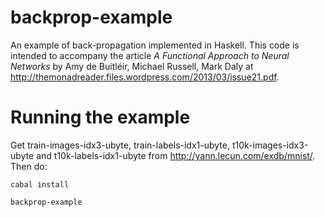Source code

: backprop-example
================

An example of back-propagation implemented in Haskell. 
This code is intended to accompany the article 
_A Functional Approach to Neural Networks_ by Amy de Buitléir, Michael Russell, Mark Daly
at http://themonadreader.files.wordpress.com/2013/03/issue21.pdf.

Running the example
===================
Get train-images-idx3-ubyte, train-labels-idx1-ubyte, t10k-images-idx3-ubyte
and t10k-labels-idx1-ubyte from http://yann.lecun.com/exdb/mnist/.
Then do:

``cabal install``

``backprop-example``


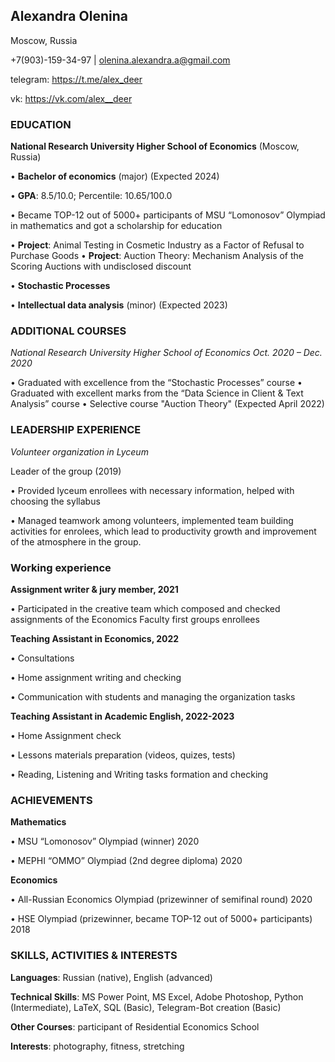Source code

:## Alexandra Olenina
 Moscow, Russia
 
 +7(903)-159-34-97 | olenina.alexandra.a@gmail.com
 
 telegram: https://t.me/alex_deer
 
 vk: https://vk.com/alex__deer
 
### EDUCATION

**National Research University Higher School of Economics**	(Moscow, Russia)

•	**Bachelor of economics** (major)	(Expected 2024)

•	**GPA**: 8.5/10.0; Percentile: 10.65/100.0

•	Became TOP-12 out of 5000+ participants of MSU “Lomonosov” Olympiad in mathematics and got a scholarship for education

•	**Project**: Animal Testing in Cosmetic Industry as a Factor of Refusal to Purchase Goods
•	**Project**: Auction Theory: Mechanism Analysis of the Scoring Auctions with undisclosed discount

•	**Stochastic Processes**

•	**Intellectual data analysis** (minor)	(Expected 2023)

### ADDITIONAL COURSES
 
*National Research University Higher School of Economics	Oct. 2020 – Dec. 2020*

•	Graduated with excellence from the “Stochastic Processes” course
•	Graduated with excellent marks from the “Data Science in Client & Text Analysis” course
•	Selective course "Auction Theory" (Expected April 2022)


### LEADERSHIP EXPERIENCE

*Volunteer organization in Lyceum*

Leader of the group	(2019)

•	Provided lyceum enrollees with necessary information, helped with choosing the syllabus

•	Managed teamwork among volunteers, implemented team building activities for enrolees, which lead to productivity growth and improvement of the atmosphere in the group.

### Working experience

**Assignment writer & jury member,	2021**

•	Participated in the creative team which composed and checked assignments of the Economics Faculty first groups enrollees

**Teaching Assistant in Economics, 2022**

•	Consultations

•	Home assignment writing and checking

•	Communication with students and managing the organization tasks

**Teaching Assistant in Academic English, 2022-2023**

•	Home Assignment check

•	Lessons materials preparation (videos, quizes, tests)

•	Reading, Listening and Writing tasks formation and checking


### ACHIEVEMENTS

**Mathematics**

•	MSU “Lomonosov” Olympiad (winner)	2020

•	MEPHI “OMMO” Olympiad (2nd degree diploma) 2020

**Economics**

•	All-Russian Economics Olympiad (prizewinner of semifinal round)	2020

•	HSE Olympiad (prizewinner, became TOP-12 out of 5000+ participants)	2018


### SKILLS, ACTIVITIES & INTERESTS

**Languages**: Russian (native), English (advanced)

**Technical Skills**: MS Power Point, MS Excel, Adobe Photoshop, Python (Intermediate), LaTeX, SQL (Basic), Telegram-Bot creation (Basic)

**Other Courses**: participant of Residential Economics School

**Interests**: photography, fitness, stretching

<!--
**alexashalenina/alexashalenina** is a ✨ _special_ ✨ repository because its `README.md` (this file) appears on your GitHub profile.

■ ■ ■ ■ ■ ■ ■

[PROBLEM TO SOLVE] Please write out the source text of all the records above word for word, leaving the pictures out of your answer.

[OUTPUT BELOW]
Source code

: backprop-example
================

An example of back-propagation implemented in Haskell. 
This code is intended to accompany the article 
_A Functional Approach to Neural Networks_ by Amy de Buitléir, Michael Russell, Mark Daly
at http://themonadreader.files.wordpress.com/2013/03/issue21.pdf.

Running the example
===================
Get train-images-idx3-ubyte, train-labels-idx1-ubyte, t10k-images-idx3-ubyte
and t10k-labels-idx1-ubyte from http://yann.lecun.com/exdb/mnist/.
Then do:

``cabal install``

``backprop-example``


Source code

:## Alexandra Olenina
 Moscow, Russia
 
 +7(903)-159-34-97 | olenina.alexandra.a@gmail.com
 
 telegram: https://t.me/alex_deer
 
 vk: https://vk.com/alex__deer
 
### EDUCATION

**National Research University Higher School of Economics**	(Moscow, Russia)

•	**Bachelor of economics** (major)	(Expected 2024)

•	**GPA**: 8.5/10.0; Percentile: 10.65/100.0

•	Became TOP-12 out of 5000+ participants of MSU “Lomonosov” Olympiad in mathematics and got a scholarship for education

•	**Project**: Animal Testing in Cosmetic Industry as a Factor of Refusal to Purchase Goods
•	**Project**: Auction Theory: Mechanism Analysis of the Scoring Auctions with undisclosed discount

•	**Stochastic Processes**

•	**Intellectual data analysis** (minor)	(Expected 2023)

### ADDITIONAL COURSES
 
*National Research University Higher School of Economics	Oct. 2020 – Dec. 2020*

•	Graduated with excellence from the “Stochastic Processes” course
•	Graduated with excellent marks from the “Data Science in Client & Text Analysis” course
•	Selective course "Auction Theory" (Expected April 2022)


### LEADERSHIP EXPERIENCE

*Volunteer organization in Lyceum*

Leader of the group	(2019)

•	Provided lyceum enrollees with necessary information, helped with choosing the syllabus

•	Managed teamwork among volunteers, implemented team building activities for enrolees, which lead to productivity growth and improvement of the atmosphere in the group.

### Working experience

**Assignment writer & jury member,	2021**

•	Participated in the creative team which composed and checked assignments of the Economics Faculty first groups enrollees

**Teaching Assistant in Economics, 2022**

•	Consultations

•	Home assignment writing and checking

•	Communication with students and managing the organization tasks

**Teaching Assistant in Academic English, 2022-2023**

•	Home Assignment check

•	Lessons materials preparation (videos, quizes, tests)

•	Reading, Listening and Writing tasks formation and checking


### ACHIEVEMENTS

**Mathematics**

•	MSU “Lomonosov” Olympiad (winner)	2020

•	MEPHI “OMMO” Olympiad (2nd degree diploma) 2020

**Economics**

•	All-Russian Economics Olympiad (prizewinner of semifinal round)	2020

•	HSE Olympiad (prizewinner, became TOP-12 out of 5000+ participants)	2018


### SKILLS, ACTIVITIES & INTERESTS

**Languages**: Russian (native), English (advanced)

**Technical Skills**: MS Power Point, MS Excel, Adobe Photoshop, Python (Intermediate), LaTeX, SQL (Basic), Telegram-Bot creation (Basic)

**Other Courses**: participant of Residential Economics School

**Interests**: photography, fitness, stretching

<!--
**alexashalenina/alexashalenina** is a ✨ _special_ ✨ repository because its `README.md` (this file) appears on your GitHub profile.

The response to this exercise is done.